A New Form of Beauty: Glen Canyon Beyond Climate Change


  • Photographer
    Peter Goin
  • Prize
    Honorable Mention
  • Date of Photograph
    2012-2014
  • Technical Info
    Canon EOS 5Dsr & Mamiya 645DF

In "A New Form of Beauty: Glen Canyon Beyond Climate Change" photographer Peter Goin and writer Peter Friederici tackle science from the viewpoint of art. By motorboat and kayak, they have ventured into remote corners “canyon country” and the once-huge reservoir of Lake Powell. Combining extensive reporting and Goin’s evocative photography over decades, A New Form of Beauty explores the challenges of perceiving place in a new era of radical change. Contemplating humanity’s role in the world it is creating, Goin and Friederici ask if the uncertainties inherent in Glen Canyon herald an unpredictable new future for every place. They challenge us to question how we look at the world, how we live in it, and what the future will be. Goin’s full-color photographs are organized in three galleries and an epilogue, interspersed with three essays by Friederici.

Story

My travels to Lake Powell began in 1987, only seven years after the first full pond.

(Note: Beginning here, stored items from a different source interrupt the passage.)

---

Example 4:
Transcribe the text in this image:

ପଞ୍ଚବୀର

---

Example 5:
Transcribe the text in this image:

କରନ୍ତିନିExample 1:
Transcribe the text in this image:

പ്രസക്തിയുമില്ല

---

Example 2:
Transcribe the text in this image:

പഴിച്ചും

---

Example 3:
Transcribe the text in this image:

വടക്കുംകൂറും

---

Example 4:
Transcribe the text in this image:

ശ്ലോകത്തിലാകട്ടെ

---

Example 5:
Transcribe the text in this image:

The blood-red mercury in the thermometer read over 115 degrees Fahrenheit. The intruding light absorbed every molecule of being; only persistent perspiration shielded me from desiccation. The sandstone walls rose as if in a challenge: Take heed, all you boaters, for the drunkenness and waste will deliver you unto dryness. Lake Powell’s shimmering sandstone cupolas and minarets appeared like nature’s cathedrals, constructed eons ago by water flowing, rushing, and eroding. So many religions originated within aridity; these are hardscrabble, demanding, and profound landscapes.

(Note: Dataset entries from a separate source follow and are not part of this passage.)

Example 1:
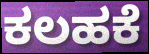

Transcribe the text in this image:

ಕಲಹಕೆ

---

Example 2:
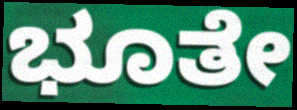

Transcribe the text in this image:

ಭೂತೇ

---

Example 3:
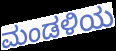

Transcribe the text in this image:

ಮಂಡಳಿಯ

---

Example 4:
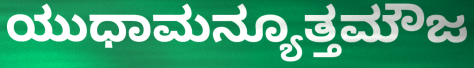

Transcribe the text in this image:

ಯುಧಾಮನ್ಯೂತ್ತಮೌಜ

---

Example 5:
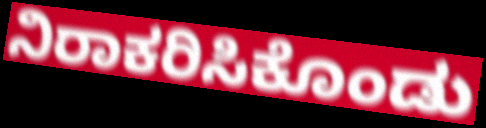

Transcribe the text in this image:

ನಿರಾಕರಿಸಿಕೊಂಡುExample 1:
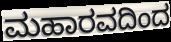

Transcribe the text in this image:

ಮಹಾರವದಿಂದ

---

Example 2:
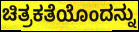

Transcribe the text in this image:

ಚಿತ್ರಕತೆಯೊಂದನ್ನು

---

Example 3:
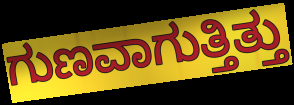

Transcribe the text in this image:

ಗುಣವಾಗುತ್ತಿತ್ತು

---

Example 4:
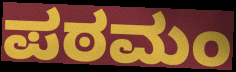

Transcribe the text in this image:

ಪಠಮಂ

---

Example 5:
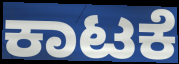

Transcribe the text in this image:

ಕಾಟಕೆ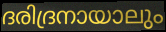
ദരിദ്രനായാലുംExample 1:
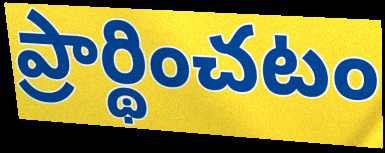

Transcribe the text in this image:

ప్రార్థించటం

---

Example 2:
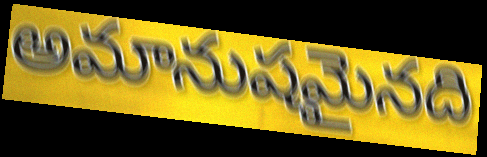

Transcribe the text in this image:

అమానుషమైనది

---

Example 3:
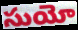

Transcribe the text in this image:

సుయో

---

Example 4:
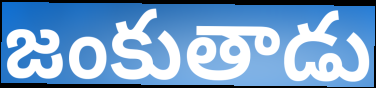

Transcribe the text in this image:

జంకుతాడు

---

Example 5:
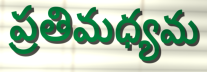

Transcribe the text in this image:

ప్రతిమధ్యమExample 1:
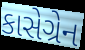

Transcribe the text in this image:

કાસેગ્રેન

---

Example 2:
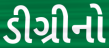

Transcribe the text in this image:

ડીગ્રીનો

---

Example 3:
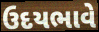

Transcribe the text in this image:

ઉદયભાવે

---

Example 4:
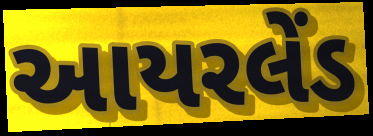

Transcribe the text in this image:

આયરલેંડ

But there was work to be done; gear had to be loaded, the boat launched, sites scouted. My assistant and I loaded the wheelbarrows with sleeping bags, coolers, stove, camera gear, food and plenty of ice, dragging these seemingly prehistoric machines up and down the ramp, trip after trip.

For us, nature’s performance had only just begun. Within moments, the sky darkened and lightning bolted from sky to earth. Each pellet of water slammed into the sand, creating small explosions of dust and then puddles that soon evaporated, leaving behind a sticky and consuming air that made breathing deep and unfulfilling. Sweat soaked our shirts and stung our eyes, and we shed tears, without speaking. We were initiated into the atmosphere.

And so my journey began, within the long days of light just prior to the solstice. Over the next ten days, we responded with piety and respect, acceptance and determination. We were possessed by the experience of the lyrical; little else seemed possible in that sensory overload.

***

I’ve traveled and photographed Lake Powell for more than twenty-five years. I’ve experienced fear and doubt, joy and sadness, light and darkness within that sublime landscape. Here in the American Outback—a landscape ignored, diminished, and treated as if our own aridity were insignificant—the lessons learned by our ancestors are abandoned. The water that life itself depends upon is slowly slipping away, and blindness masks the future of civilized life: overpopulated, dry, fighting for resources. The controversy over the lake’s origin and destiny makes me wonder about my role in a complex dependency, even as I appreciate the undulating rhythms of blending colors: sky, sandstone, serene sunlight reflected and energized by canyon walls, and the gentle gaze of life itself.

For me the documentary photograph cannot be defined by the literal, by the verifiable, or by the photographers who preceded me. The voices and imaginary narratives—the artifacts—are arrested, reflecting an essential characteristic of the made image. What truth light provokes is a subtle flow of losing track of parceled time, experiencing the moment as if past and future were philosophical ideals.

These photographs are sentinels in the post–climate change era, where we haven’t accepted the concept of climate change: quiet, unassuming, declarative evidence that ruin is within our near future, and that ruin is not in the stars, but in ourselves.